La vague des documentaires à base d'enregistrements anciens continue de gonfler. J'éprouve une certaine admiration et étonnement devant ces cinéastes qui se sont emparés jeunes d'une caméra pour construire une oeuvre sur la durée, un peu comme un journal plus ou moins intime qu'on imagine pouvoir être publié plus tard ... quand l'un des protagonistes aura acquis une certaine célébrité par exemple (cf Orelsan).
Dans le cas de Chloé Barreau il s'agit d'un montage de fragments de vie centrés sur ses relations amoureuses, avec le dispositif particulier d'avoir réuni, 30 ans après, les protagonistes pour des entrevues où les souvenirs sont explorés.
Pourquoi pas, s'il y a quelque chose d'intéressant à dire?
Je n'y ai rien trouvé de vraiment intéressant.
Passé l'amusement de voir la jeunesse des personnes interviewées, d'éprouver la poignante mise en perspective du temps qui passe, il ne reste que des images d'époque un peu "sales" d'ados en construction, des interviews contemporaines bien léchées avec arrière plan flouté et rouge à lèvre de circonstance, et des propos de comptoir sur l'amour et le sens de la vie.
Cela n'a aucun intérêt.
Placer 25ans après ses amis devant la caméra est un exercice délicat. Certains sont réfractaires à se plonger dans leurs souvenirs pour les extérioriser, le jeu ne les intéresse pas vraiment, ils s'y plient parce qu'après tout, la démarche est exceptionnelle, et ils ne voudraient pas nuire au projet en refusant. D'autres, plus nostalgiques iront d'une petite larme quand on leur proposera de relire l'une des lettres manuscrites (et oui!) qu'ils avaient écrite à l'époque ... c'est mignon, mais bien vain.

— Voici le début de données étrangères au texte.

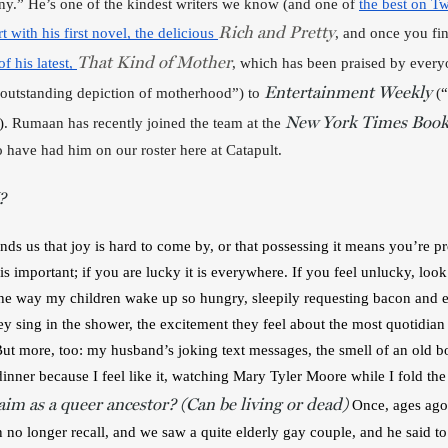
y.” He’s one of the kindest writers we know (and one of 
the best on Tw
Rich and Pretty
rt with his first novel, the delicious 
, and once you fin
That Kind of Mother
f his latest, 
, which has been praised by every
Entertainment Weekly
 outstanding depiction of motherhood”) to 
 (
“
New York Times Book
)
. Rumaan has recently joined the team at the 
 have had him on our roster here at Catapult. 
?
ds us that joy is hard to come by, or that possessing it means you’re p
s important; if you are lucky it is everywhere. If you feel unlucky, loo
The way my children wake up so hungry, sleepily requesting bacon and egg
 sing in the shower, the excitement they feel about the most quotidian th
. But more, too: my husband’s joking text messages, the smell of an old b
dinner because I feel like it, watching Mary Tyler Moore while I fold the
im as a queer ancestor? (Can be living or dead)
Once, ages ago
no longer recall, and we saw a quite elderly gay couple, and he said to 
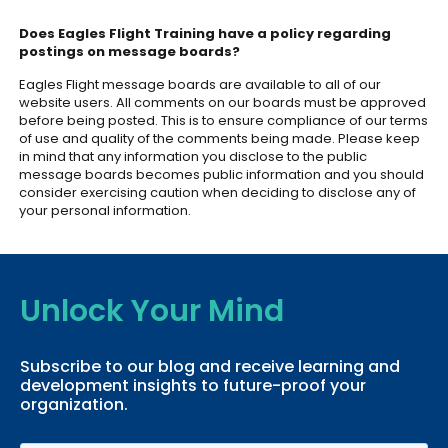
Does Eagles Flight Training have a policy regarding
postings on message boards?
Eagles Flight message boards are available to all of our
website users. All comments on our boards must be approved
before being posted. This is to ensure compliance of our terms
of use and quality of the comments being made. Please keep
in mind that any information you disclose to the public
message boards becomes public information and you should
consider exercising caution when deciding to disclose any of
your personal information.
Unlock Your Mind
Subscribe to our blog and receive learning and
development insights to future-proof your
organization.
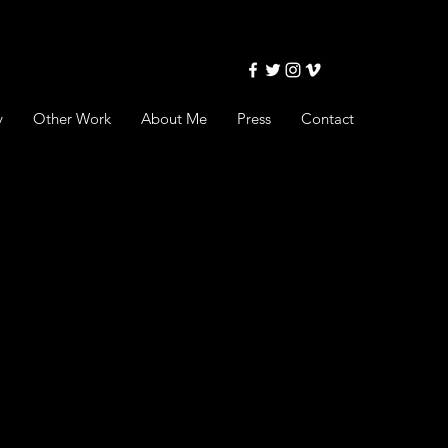
y
Other Work
About Me
Press
Contact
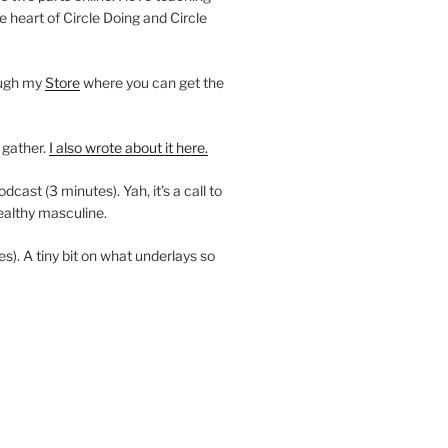
e heart of Circle Doing and Circle
ough my
Store
where you can get the
 gather.
I also wrote about it here.
ast (3 minutes). Yah, it’s a call to
ealthy masculine.
es). A tiny bit on what underlays so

La personnalité de Chloé qui tend vers la perversion narcissique, qui aime jouer avec ses amant.e.s comme un chat avec une souris, qui donne l'impression de ne pas se soucier des sentiments de l'autre et de la souffrance qu'elle risque d'infliger n'arrive pas à sortir de la banalité. Les ex qui la dédouane sont ceux qui n'éprouvaient pas de fort sentiment, par ex parce que gay. Les autres, les femmes notamment, relatent souvent la souffrance qu'ont constituée ses trahisons.
Le tout est soupoudré de sentence philosophiques à deux sous sur l'amour, la vie, la liberté.

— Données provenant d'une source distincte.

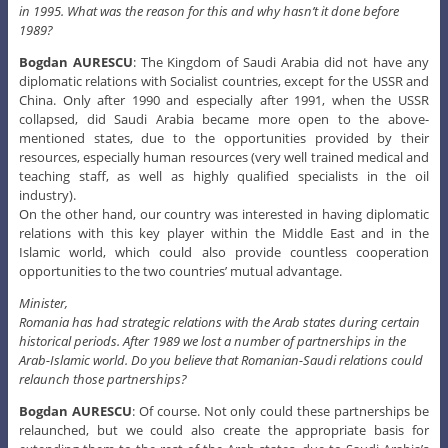
mentioned states, due to the opportunities provided by their
resources, especially human resources (very well trained medical and
teaching staff, as well as highly qualified specialists in the oil
industry).
On the other hand, our country was interested in having diplomatic
relations with this key player within the Middle East and in the
Islamic world, which could also provide countless cooperation
opportunities to the two countries’ mutual advantage.
Minister,
Romania has had strategic relations with the Arab states during certain
historical periods. After 1989 we lost a number of partnerships in the
Arab-Islamic world. Do you believe that Romanian-Saudi relations could
relaunch those partnerships?
Bogdan AURESCU
: Of course. Not only could these partnerships be
relaunched, but we could also create the appropriate basis for
extending them to the rest of the Arab states, due to Saudi Arabia’s
strategic importance in the region.
The Kingdom of Saudi Arabia is a key player in the Persian Gulf area. A
few years ago it laid down the basis for economic cooperation with the
Gulf States. How does this organization influence economic relations
with the Arab states in the region?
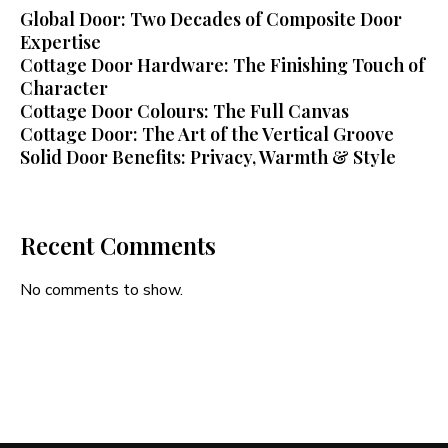
Global Door: Two Decades of Composite Door
Expertise
Cottage Door Hardware: The Finishing Touch of
Character
Cottage Door Colours: The Full Canvas
Cottage Door: The Art of the Vertical Groove
Solid Door Benefits: Privacy, Warmth & Style
Recent Comments
No comments to show.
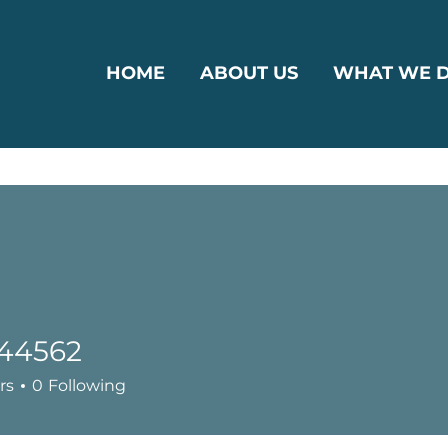
HOME
ABOUT US
WHAT WE 
g44562
62
rs
0
Following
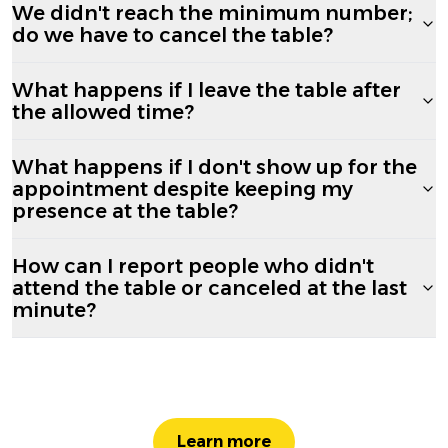
We didn't reach the minimum number;
do we have to cancel the table?
What happens if I leave the table after
the allowed time?
What happens if I don't show up for the
appointment despite keeping my
presence at the table?
How can I report people who didn't
attend the table or canceled at the last
minute?
Learn more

Le manque de profondeur à venir est annoncé d'ailleurs dès le début, lorsque l'un des protagonistes affirme : "Nous étions des lycéens ordinaires du quartier latin, comme d'autres en province" ... énoncé irréel suivi peu après par un gros plan sur la façade d'Henri IV. Lycéens ordinaires ? Bien déconnectés des réalités sociales en tout cas. Est-il si normal et habituel que les parents partent régulièrement en WE de leur côté, laissant l'appartement parisien à disposition pour des nuits de fête, d'innocentes beuveries et de candides transgressions à la cigarette ?

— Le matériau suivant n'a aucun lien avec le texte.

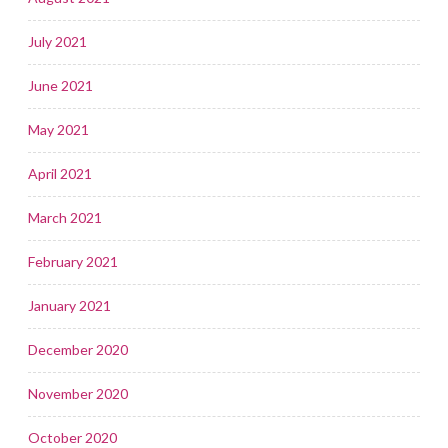
July 2021
June 2021
May 2021
April 2021
March 2021
February 2021
January 2021
December 2020
November 2020
October 2020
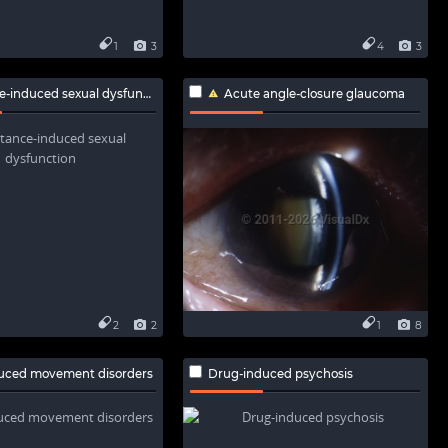
1
3
4
3
induced sexual dysfunction
Acute angle-closure glaucoma
2
2
1
8
uced movement disorders
Drug-induced psychosis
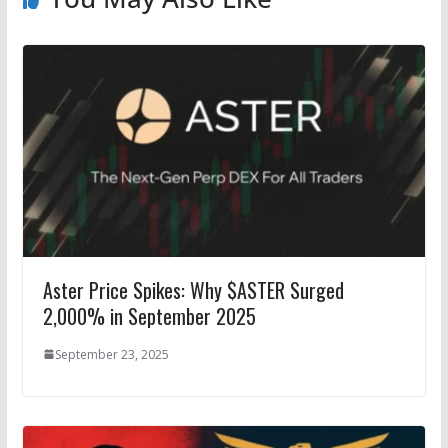
Aster Price Spikes: Why $ASTER Surged
2,000% in September 2025
September 23, 2025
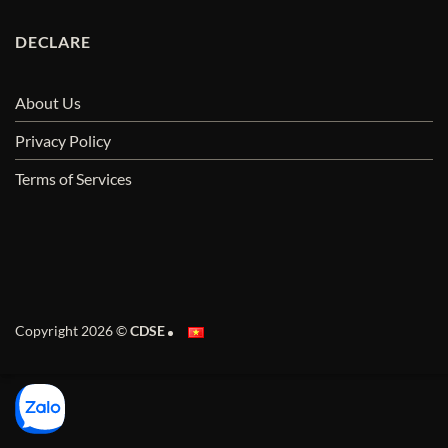
DECLARE
About Us
Privacy Policy
Terms of Services
Copyright 2026 ©
CDSE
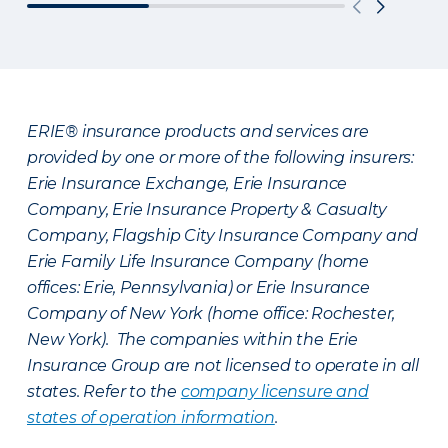
ERIE® insurance products and services are
provided by one or more of the following insurers:
Erie Insurance Exchange, Erie Insurance
Company, Erie Insurance Property & Casualty
Company, Flagship City Insurance Company and
Erie Family Life Insurance Company (home
offices: Erie, Pennsylvania) or Erie Insurance
Company of New York (home office: Rochester,
New York). The companies within the Erie
Insurance Group are not licensed to operate in all
states. Refer to the
company licensure and
states of operation information
.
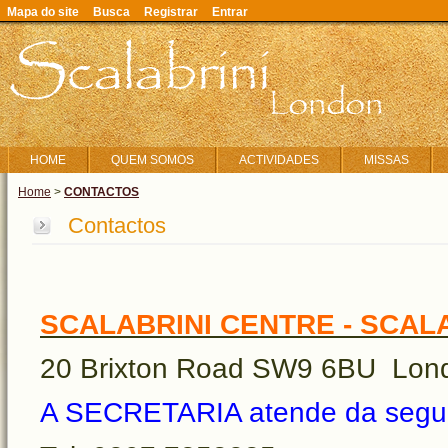
Mapa do site
Busca
Registrar
Entrar
HOME
QUEM SOMOS
ACTIVIDADES
MISSAS
Home
>
CONTACTOS
Contactos
SCALABRINI CENTRE - SCAL
20 Brixton Road SW9 6BU Lon
A SECRETARIA atende da segund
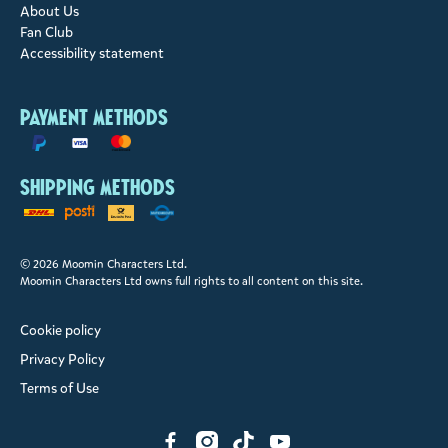
About Us
Fan Club
Accessibility statement
Payment methods
Shipping methods
© 2026 Moomin Characters Ltd.
Moomin Characters Ltd owns full rights to all content on this site.
Cookie policy
Privacy Policy
Terms of Use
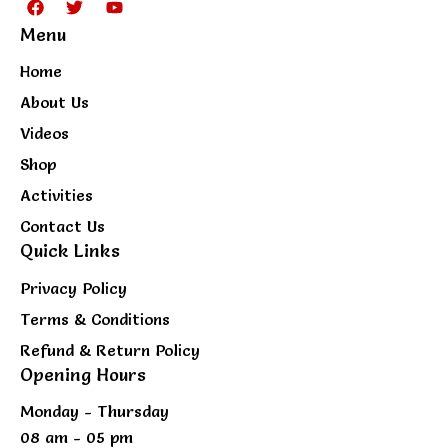
a
w
o
Menu
c
i
u
e
t
t
b
t
u
Home
o
e
b
o
r
e
About Us
k
Videos
Shop
Activities
Contact Us
Quick Links
Privacy Policy
Terms & Conditions
Refund & Return Policy
Opening Hours
Monday - Thursday
08 am - 05 pm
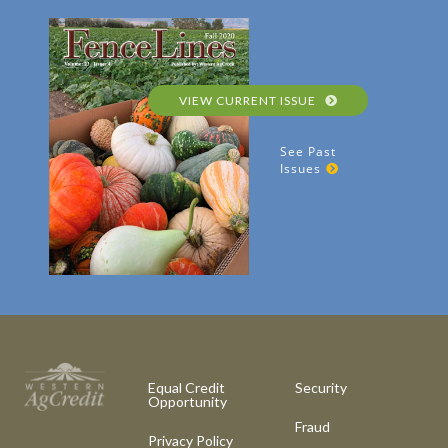
VIEW CURRENT ISSUE
See Past
Issues
Equal Credit
Security
Opportunity
Fraud
Privacy Policy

Au final, ces tranches de vie feraient un bon substrat pour l'excellente émission "Les pieds sur terre" de France Culture : chaque épisode aurait présenté 2 ou 3 témoignages sur 30 minutes (en tout!) qu'on écoute en faisant la vaisselle ou une balade. Utiliser les vidéos d'archives s'avère ici une fausse bonne idée.